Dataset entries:
- - -

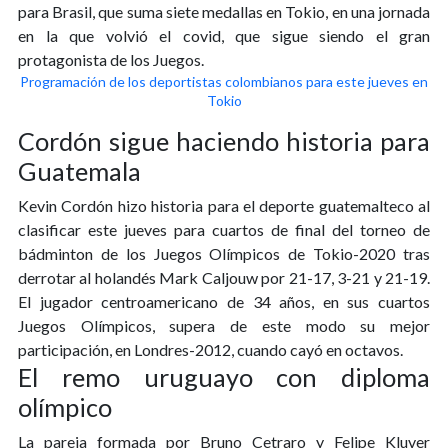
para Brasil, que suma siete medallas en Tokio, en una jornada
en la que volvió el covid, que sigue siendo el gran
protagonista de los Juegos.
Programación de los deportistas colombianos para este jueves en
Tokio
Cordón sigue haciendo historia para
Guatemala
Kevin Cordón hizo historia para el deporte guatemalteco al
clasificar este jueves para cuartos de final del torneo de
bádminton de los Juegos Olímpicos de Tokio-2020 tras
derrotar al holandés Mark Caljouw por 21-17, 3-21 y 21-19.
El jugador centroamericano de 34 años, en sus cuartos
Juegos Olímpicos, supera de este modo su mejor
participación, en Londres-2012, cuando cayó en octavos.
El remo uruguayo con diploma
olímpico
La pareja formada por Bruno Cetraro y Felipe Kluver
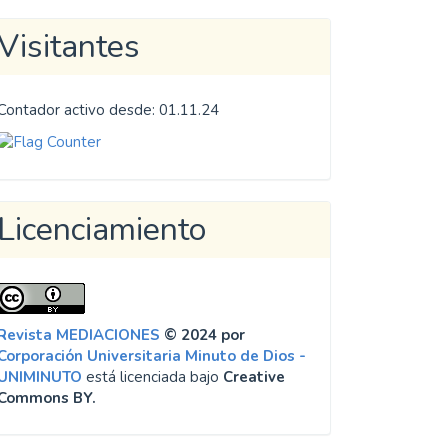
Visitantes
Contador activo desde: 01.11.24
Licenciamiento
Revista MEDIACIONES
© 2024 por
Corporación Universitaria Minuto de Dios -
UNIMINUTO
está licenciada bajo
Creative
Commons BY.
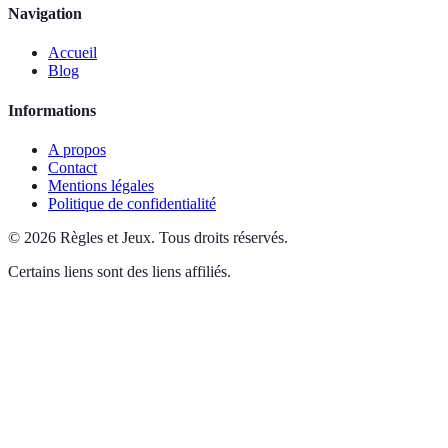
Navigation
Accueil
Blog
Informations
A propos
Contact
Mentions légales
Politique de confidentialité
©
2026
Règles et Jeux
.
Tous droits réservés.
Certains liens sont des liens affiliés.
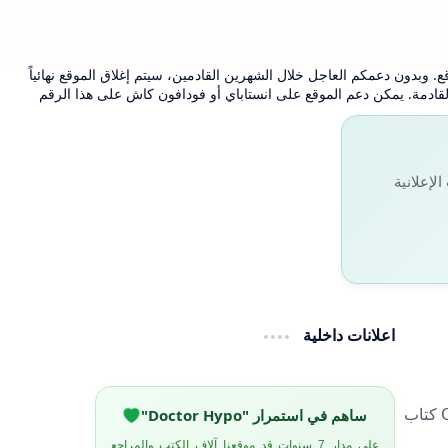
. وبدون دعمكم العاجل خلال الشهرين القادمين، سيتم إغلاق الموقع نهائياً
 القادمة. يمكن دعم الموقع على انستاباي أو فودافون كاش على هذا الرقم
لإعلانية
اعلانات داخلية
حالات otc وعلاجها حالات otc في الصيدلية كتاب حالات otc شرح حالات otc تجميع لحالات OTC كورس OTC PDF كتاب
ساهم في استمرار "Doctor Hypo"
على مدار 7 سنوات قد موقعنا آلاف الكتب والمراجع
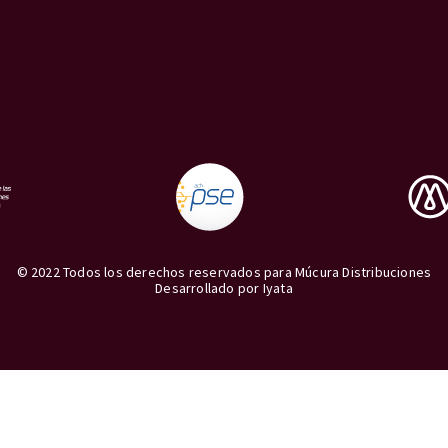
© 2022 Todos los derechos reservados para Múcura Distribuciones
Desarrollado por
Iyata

- - -

Exercise brief
Among the entries above, identify all lines with "الموقع" and copy them.

Finished task
. وبدون دعمكم العاجل خلال الشهرين القادمين، سيتم إغلاق الموقع نهائياً
 القادمة. يمكن دعم الموقع على انستاباي أو فودافون كاش على هذا الرقم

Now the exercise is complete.